[Opening Data excerpt section]
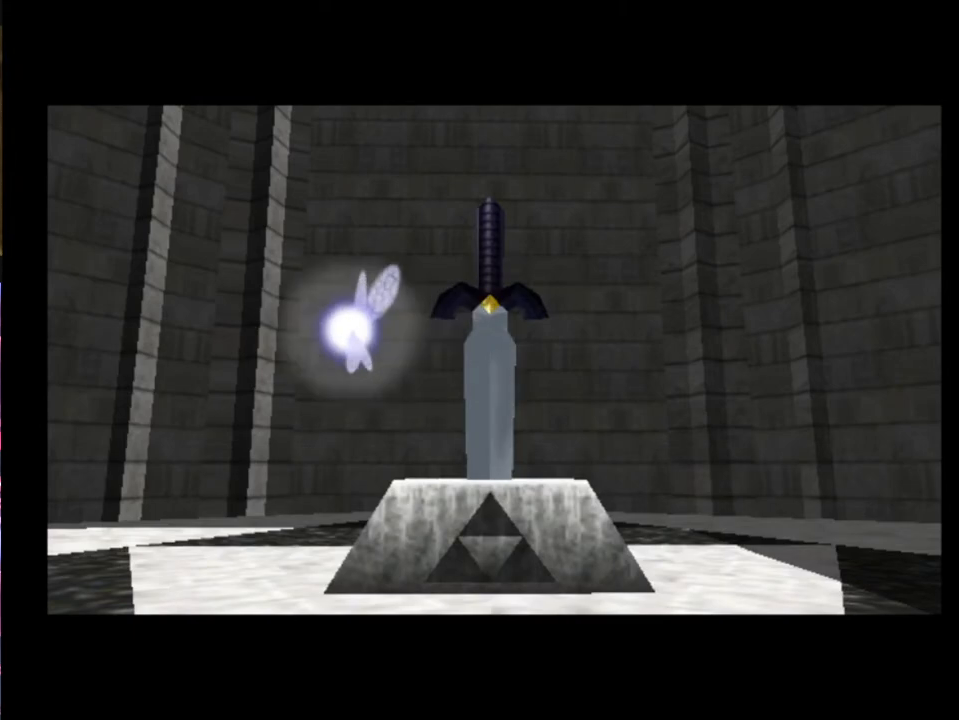
{"buttons": [], "left_stick": "up", "events": []}
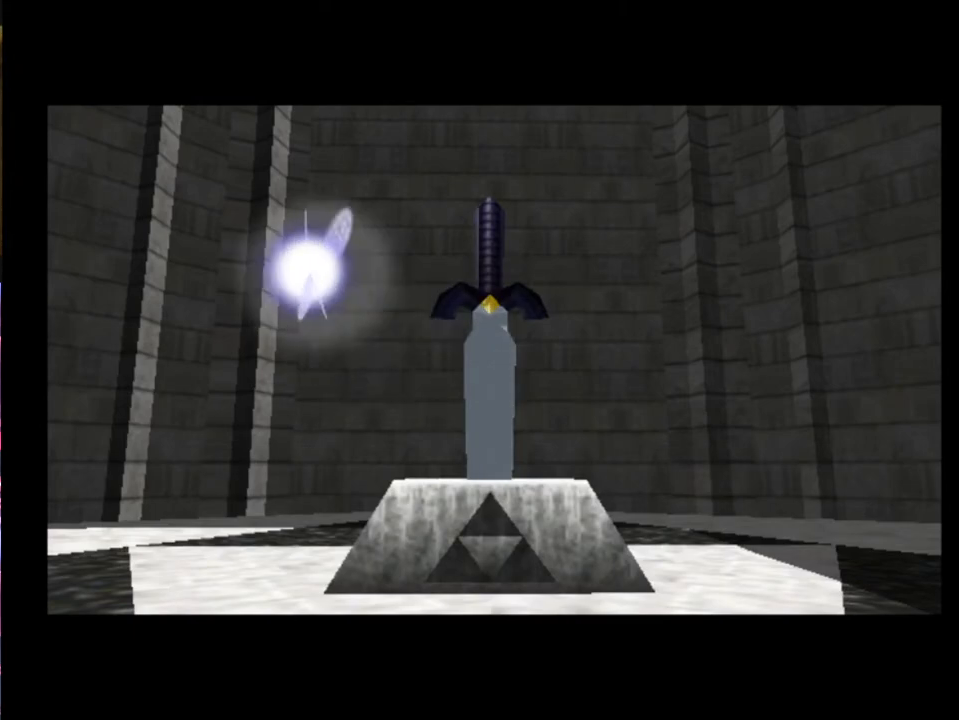
{"buttons": [], "left_stick": "up", "events": []}
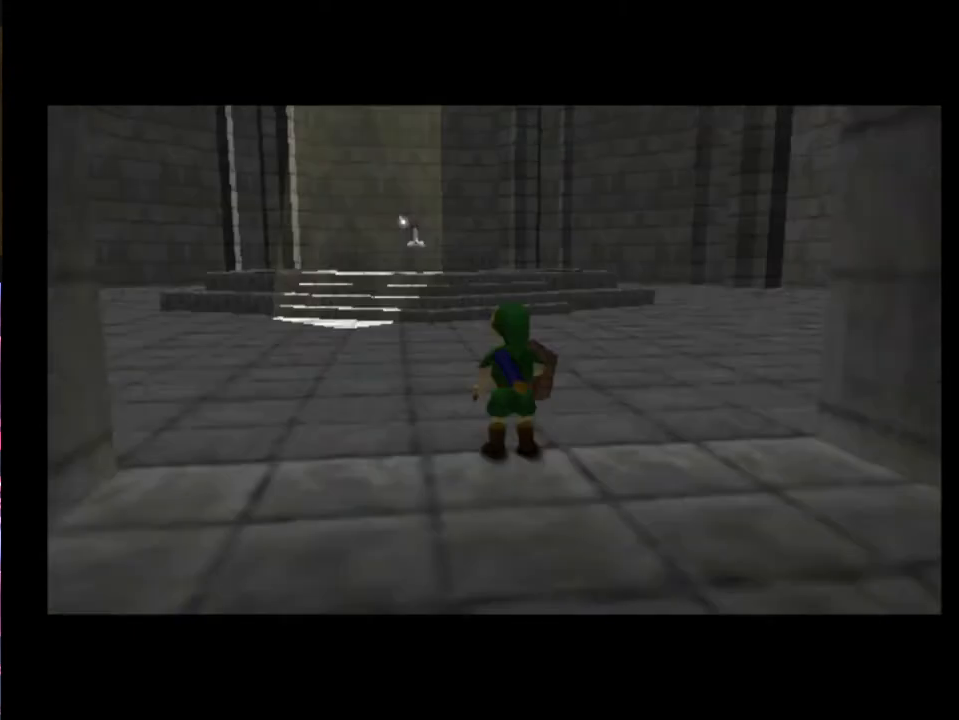
{"buttons": [], "left_stick": "up", "events": [[200, "A", "down"], [333, "A", "up"]]}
[Closing Data excerpt section]
Exercise details —
Repeat the data above exactly, but not the pictures.

Answer to the exercise —
{"buttons": [], "left_stick": "up", "events": []}
{"buttons": [], "left_stick": "up", "events": []}
{"buttons": [], "left_stick": "up", "events": [[200, "A", "down"], [333, "A", "up"]]}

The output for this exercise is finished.